Records from a data collection
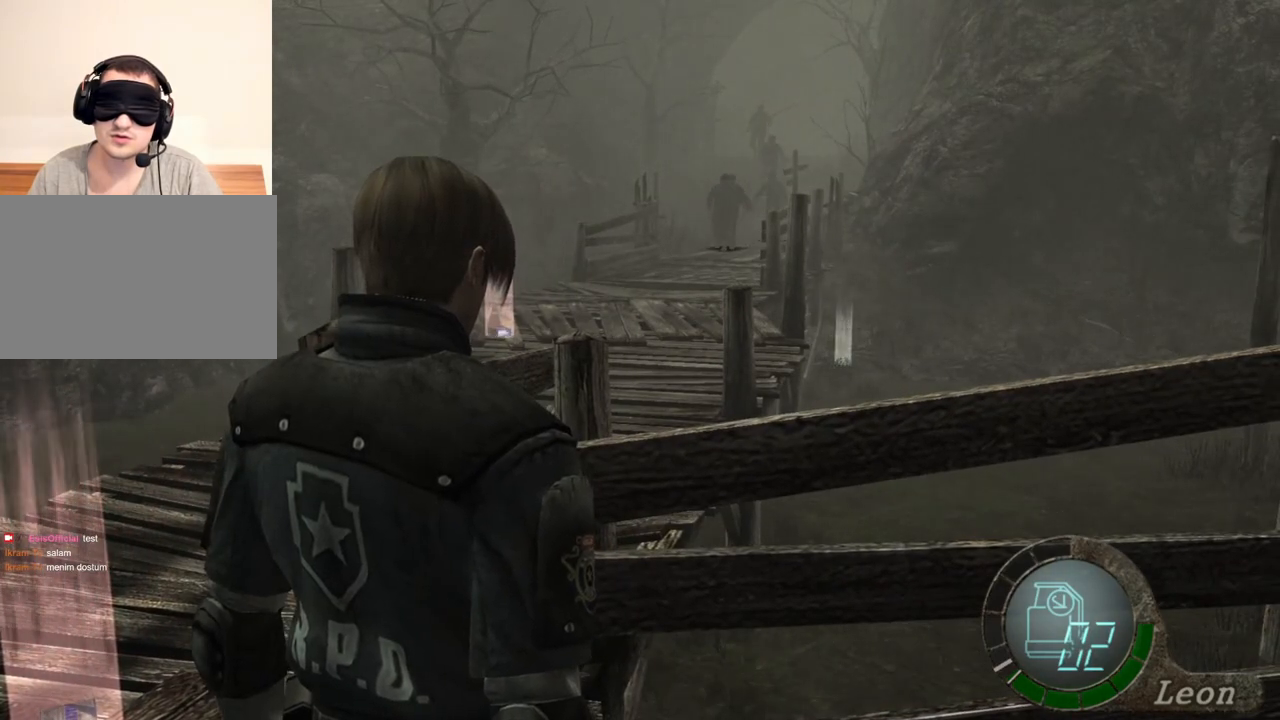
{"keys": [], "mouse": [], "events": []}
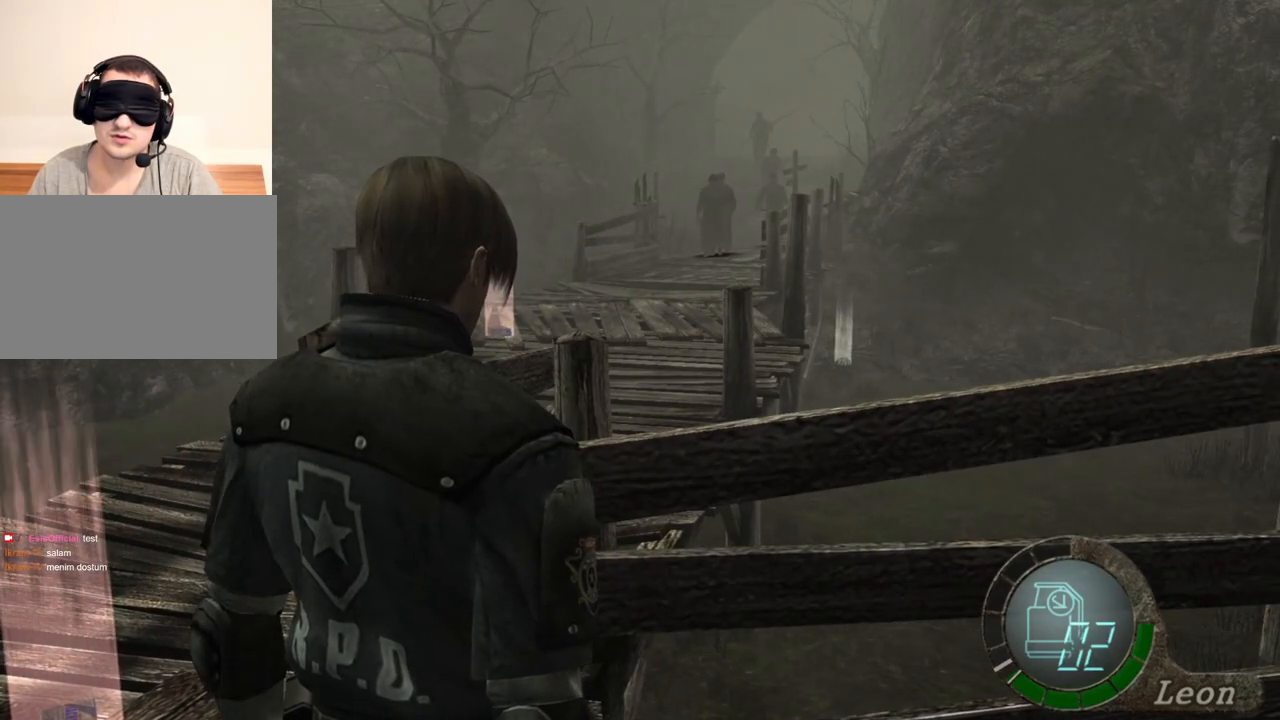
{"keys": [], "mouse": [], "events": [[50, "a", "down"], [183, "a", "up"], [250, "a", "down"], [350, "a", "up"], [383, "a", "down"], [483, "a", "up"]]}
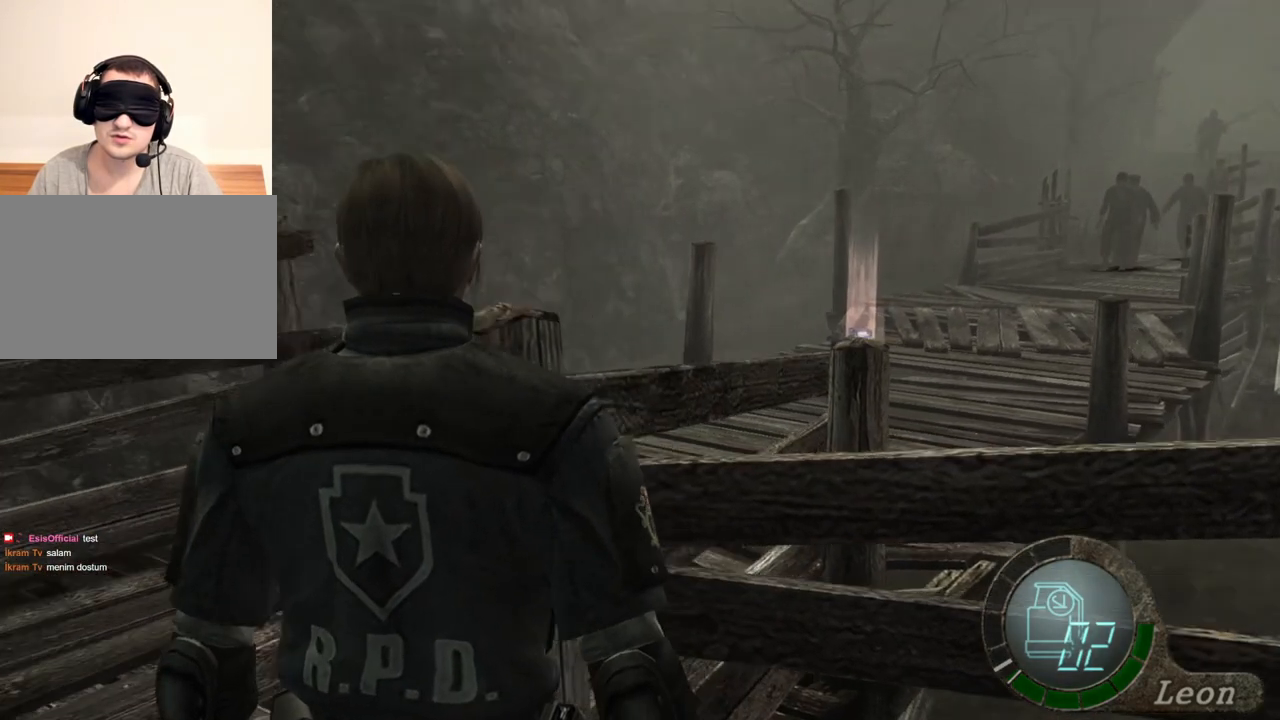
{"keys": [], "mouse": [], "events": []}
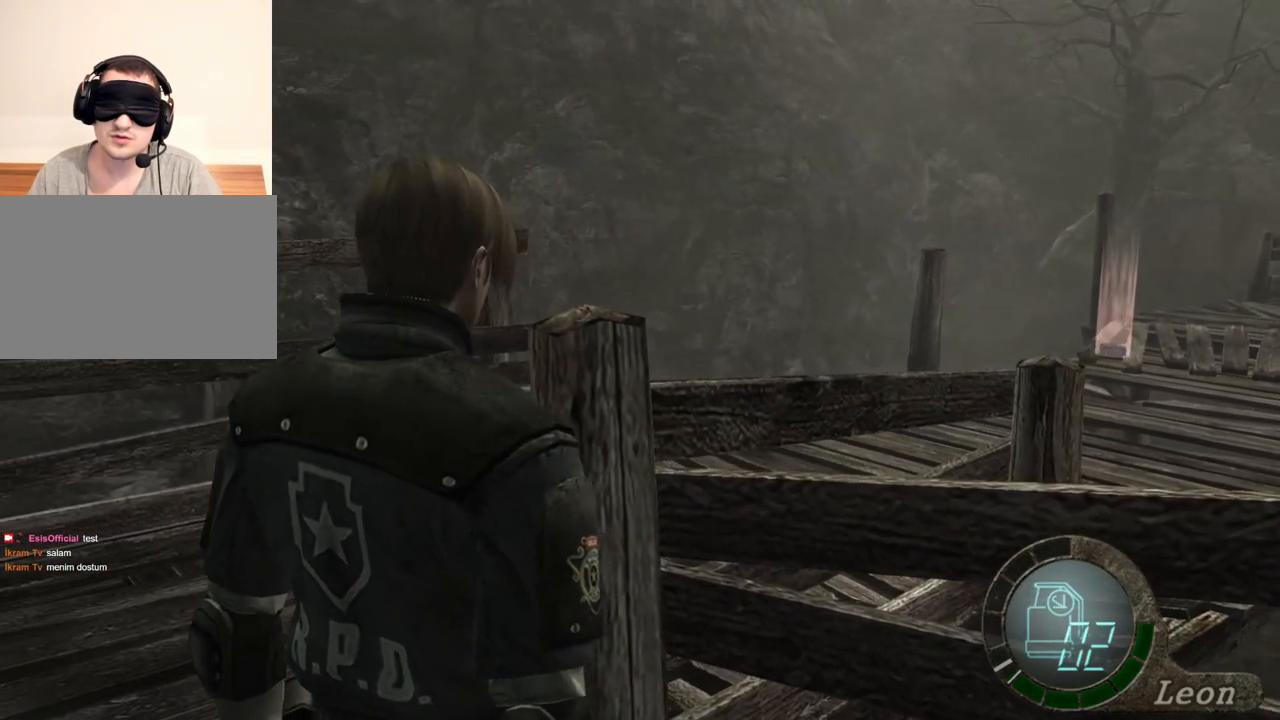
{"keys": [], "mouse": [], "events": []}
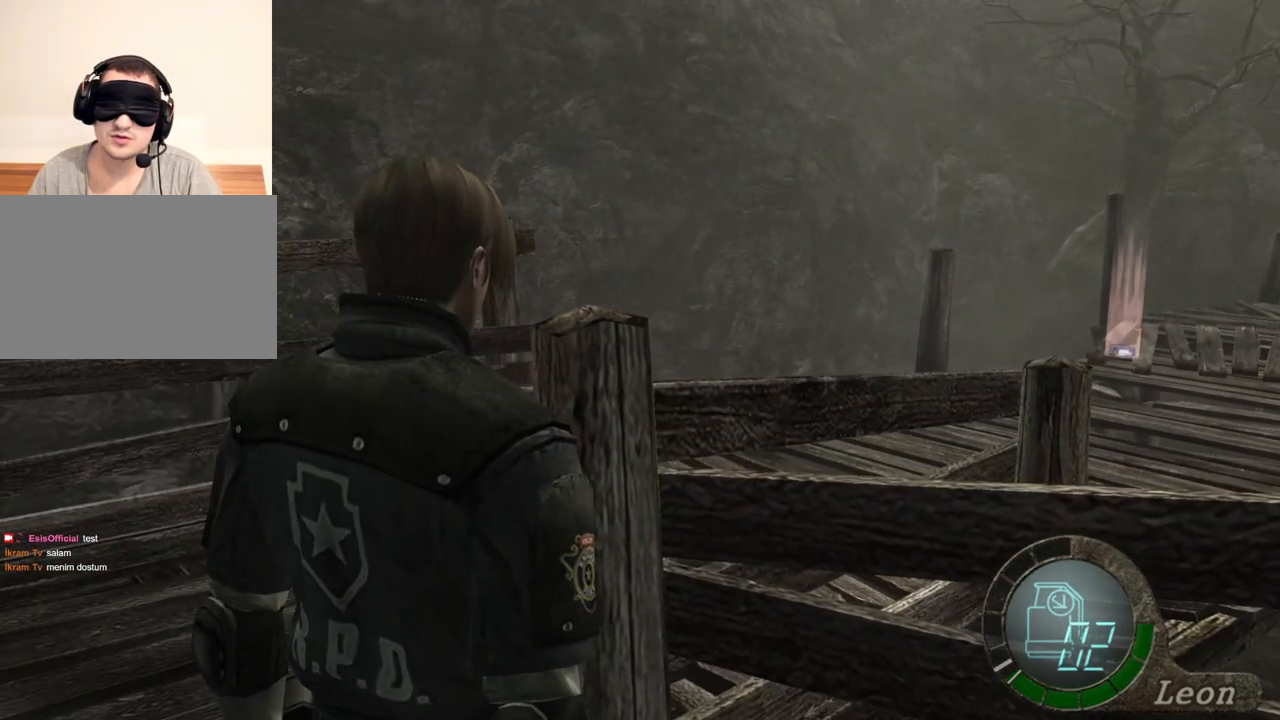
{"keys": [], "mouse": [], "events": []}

▶ _WHAT IS REQUIRED_: An exact copy of the entries, without any pictures, is what the answer should be.

▶ _SOLUTION TO THE PROBLEM_:
{"keys": [], "mouse": [], "events": []}
{"keys": [], "mouse": [], "events": [[50, "a", "down"], [183, "a", "up"], [250, "a", "down"], [350, "a", "up"], [383, "a", "down"], [483, "a", "up"]]}
{"keys": [], "mouse": [], "events": []}
{"keys": [], "mouse": [], "events": []}
{"keys": [], "mouse": [], "events": []}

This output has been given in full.